(Object correspondence data)
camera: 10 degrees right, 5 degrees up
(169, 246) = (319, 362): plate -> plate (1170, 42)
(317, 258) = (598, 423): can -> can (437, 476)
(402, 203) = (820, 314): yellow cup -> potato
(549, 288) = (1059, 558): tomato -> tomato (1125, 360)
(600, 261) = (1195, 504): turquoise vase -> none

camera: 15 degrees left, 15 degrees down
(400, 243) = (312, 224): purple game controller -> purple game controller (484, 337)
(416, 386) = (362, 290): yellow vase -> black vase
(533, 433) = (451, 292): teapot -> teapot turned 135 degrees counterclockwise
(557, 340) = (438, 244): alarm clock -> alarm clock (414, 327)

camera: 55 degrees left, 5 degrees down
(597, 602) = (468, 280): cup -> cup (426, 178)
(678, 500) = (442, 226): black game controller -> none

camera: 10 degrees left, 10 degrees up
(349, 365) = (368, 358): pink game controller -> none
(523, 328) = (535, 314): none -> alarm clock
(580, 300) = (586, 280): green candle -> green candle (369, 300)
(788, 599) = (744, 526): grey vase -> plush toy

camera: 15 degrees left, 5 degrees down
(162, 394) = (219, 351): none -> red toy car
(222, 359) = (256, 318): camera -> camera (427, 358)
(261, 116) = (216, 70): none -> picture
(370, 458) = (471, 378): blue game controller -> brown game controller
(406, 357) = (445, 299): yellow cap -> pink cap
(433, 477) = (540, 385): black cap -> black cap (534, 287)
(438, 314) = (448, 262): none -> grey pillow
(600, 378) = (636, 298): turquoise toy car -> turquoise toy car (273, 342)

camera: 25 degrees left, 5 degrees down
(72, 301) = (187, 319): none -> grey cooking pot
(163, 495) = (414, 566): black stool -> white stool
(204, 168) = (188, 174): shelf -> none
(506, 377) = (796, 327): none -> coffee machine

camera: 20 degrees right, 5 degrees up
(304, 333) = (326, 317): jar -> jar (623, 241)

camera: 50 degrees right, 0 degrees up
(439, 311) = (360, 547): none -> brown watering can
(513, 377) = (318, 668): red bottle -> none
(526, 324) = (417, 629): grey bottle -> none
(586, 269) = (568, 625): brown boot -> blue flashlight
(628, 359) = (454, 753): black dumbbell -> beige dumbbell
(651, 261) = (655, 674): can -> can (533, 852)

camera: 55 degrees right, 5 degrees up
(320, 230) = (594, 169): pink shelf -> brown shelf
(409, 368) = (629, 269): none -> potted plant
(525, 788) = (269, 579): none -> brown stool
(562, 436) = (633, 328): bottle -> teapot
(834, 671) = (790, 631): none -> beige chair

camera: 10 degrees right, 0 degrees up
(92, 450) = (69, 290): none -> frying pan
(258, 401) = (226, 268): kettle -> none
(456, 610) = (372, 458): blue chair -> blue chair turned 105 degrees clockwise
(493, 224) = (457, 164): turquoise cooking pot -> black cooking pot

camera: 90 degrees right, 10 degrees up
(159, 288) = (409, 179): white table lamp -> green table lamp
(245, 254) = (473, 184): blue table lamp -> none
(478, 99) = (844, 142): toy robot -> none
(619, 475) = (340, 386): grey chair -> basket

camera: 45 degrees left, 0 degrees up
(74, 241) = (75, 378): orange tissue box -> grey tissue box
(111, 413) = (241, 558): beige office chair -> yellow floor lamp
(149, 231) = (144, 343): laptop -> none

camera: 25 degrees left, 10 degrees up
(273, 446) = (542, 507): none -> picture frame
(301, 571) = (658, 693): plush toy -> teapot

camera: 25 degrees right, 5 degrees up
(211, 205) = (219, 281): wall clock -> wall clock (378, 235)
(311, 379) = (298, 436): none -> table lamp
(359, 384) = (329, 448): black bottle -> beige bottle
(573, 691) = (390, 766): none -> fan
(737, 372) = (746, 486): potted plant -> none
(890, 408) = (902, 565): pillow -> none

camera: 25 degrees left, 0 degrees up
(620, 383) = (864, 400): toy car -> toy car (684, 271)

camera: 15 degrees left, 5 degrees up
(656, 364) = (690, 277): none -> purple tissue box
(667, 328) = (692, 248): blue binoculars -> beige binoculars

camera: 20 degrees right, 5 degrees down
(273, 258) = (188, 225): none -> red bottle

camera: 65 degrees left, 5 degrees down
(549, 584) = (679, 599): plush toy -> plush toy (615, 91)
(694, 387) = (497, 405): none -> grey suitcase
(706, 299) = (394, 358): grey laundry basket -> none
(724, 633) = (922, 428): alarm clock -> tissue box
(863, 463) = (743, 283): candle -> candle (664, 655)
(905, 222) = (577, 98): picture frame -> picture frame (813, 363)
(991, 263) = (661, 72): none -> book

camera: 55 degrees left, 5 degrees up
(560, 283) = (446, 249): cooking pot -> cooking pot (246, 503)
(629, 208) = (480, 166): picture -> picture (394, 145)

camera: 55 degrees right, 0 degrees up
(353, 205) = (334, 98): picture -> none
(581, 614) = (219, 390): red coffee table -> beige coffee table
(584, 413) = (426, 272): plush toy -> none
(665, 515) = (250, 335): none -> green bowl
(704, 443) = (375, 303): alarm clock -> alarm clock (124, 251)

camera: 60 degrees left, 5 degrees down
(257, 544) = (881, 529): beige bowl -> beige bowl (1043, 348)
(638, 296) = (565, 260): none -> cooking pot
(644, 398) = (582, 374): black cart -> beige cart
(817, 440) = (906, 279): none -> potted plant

> Work instructions:
Among the entries above, find every line holding "chair" and copy it.

> Your response:
(834, 671) = (790, 631): none -> beige chair
(456, 610) = (372, 458): blue chair -> blue chair turned 105 degrees clockwise
(619, 475) = (340, 386): grey chair -> basket
(111, 413) = (241, 558): beige office chair -> yellow floor lamp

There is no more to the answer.